Content starts
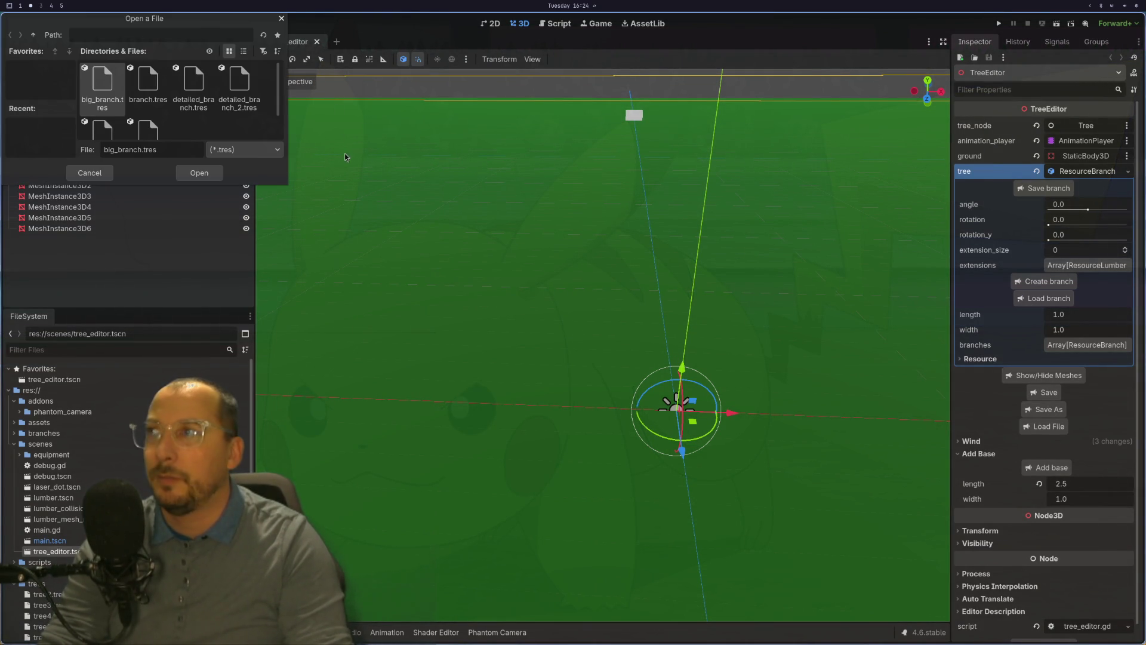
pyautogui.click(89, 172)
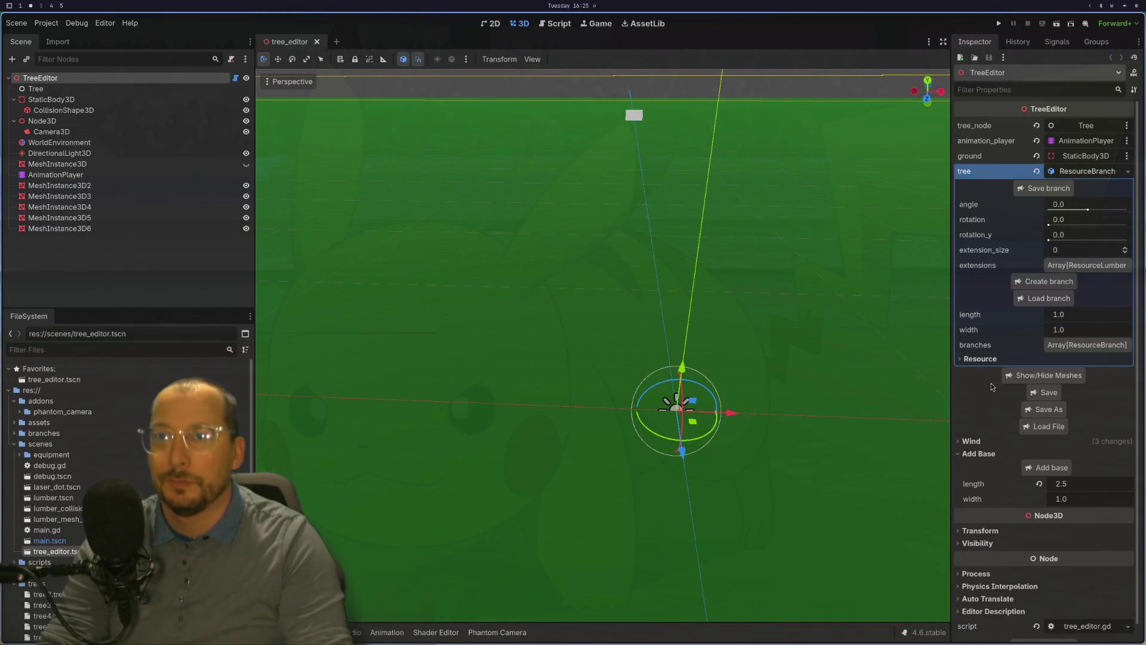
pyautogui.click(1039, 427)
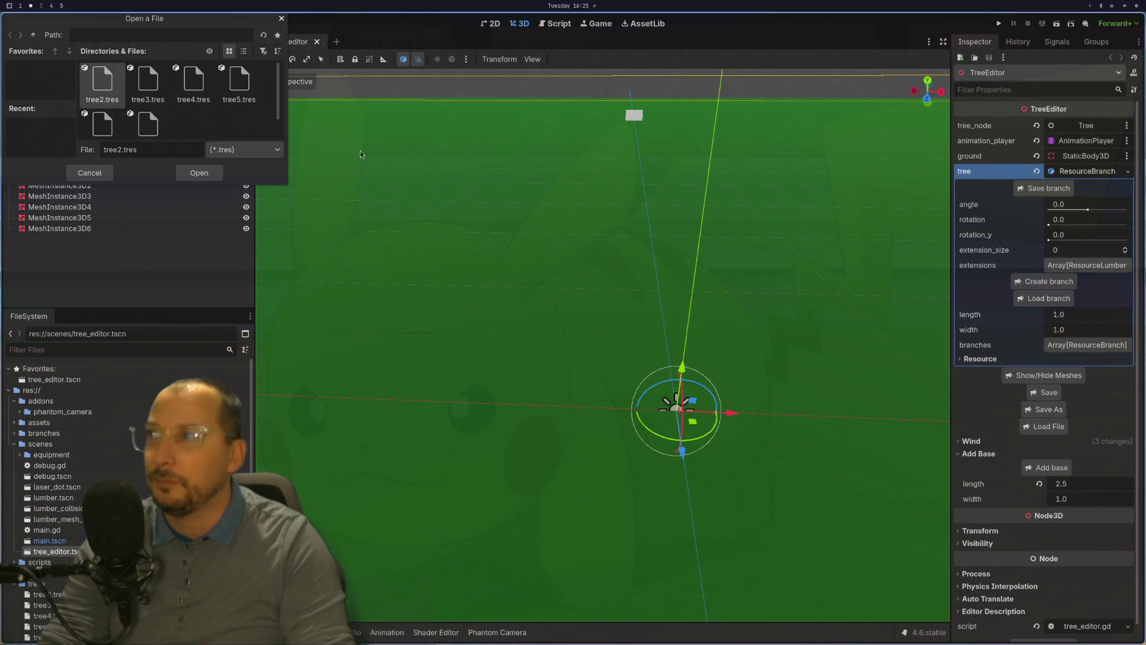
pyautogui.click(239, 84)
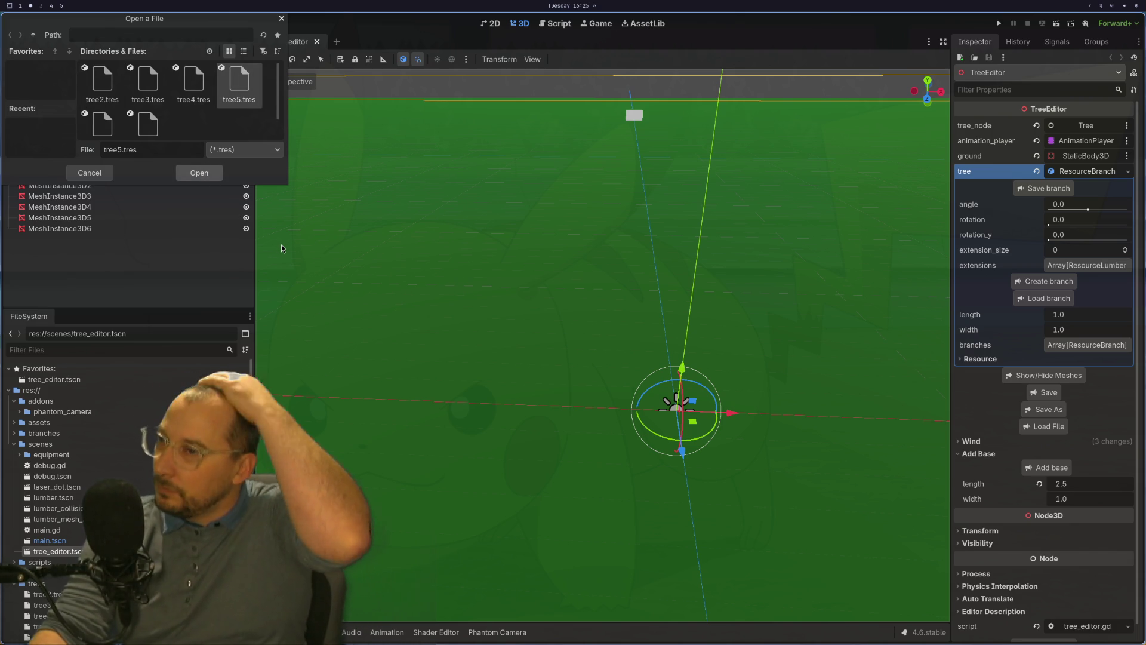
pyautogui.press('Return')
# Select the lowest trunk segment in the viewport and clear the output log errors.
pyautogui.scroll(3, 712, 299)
Content ends
## What you have to do
If a line above holds "click", count it; say how many such lines there are and nothing else.

## Solution to the exercise
3